*** Exercise data Section Begins ***
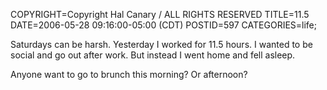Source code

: COPYRIGHT=Copyright Hal Canary / ALL RIGHTS RESERVED
TITLE=11.5
DATE=2006-05-28 09:16:00-05:00 (CDT)
POSTID=597
CATEGORIES=life;

Saturdays can be harsh. Yesterday I worked for 11.5 hours. I wanted to be social and go out after work. But instead I went home and fell asleep.

Anyone want to go to brunch this morning? Or afternoon?
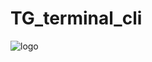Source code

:# TG_terminal_cli


![logo](https://github-production-user-asset-6210df.s3.amazonaws.com/79727432/265280153-b8775a9d-747a-470f-940f-a0adedba558f.png)
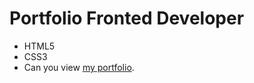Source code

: # Portfolio Fronted Developer
- HTML5
- CSS3
- Can you view [my portfolio](https://jaros188.github.io/webcode/).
*** Exercise data Section Ends ***
## What to work on
The lines from the one holding "ALL RIGHTS RESERVED" through the end of the entries are to be transcribed exactly, both ends included, with the pictures left out.

## Problem solution
: COPYRIGHT=Copyright Hal Canary / ALL RIGHTS RESERVED
TITLE=11.5
DATE=2006-05-28 09:16:00-05:00 (CDT)
POSTID=597
CATEGORIES=life;

Saturdays can be harsh. Yesterday I worked for 11.5 hours. I wanted to be social and go out after work. But instead I went home and fell asleep.

Anyone want to go to brunch this morning? Or afternoon?
Source code

:# TG_terminal_cli


![logo](https://github-production-user-asset-6210df.s3.amazonaws.com/79727432/265280153-b8775a9d-747a-470f-940f-a0adedba558f.png)
Source code

: # Portfolio Fronted Developer
- HTML5
- CSS3
- Can you view [my portfolio](https://jaros188.github.io/webcode/).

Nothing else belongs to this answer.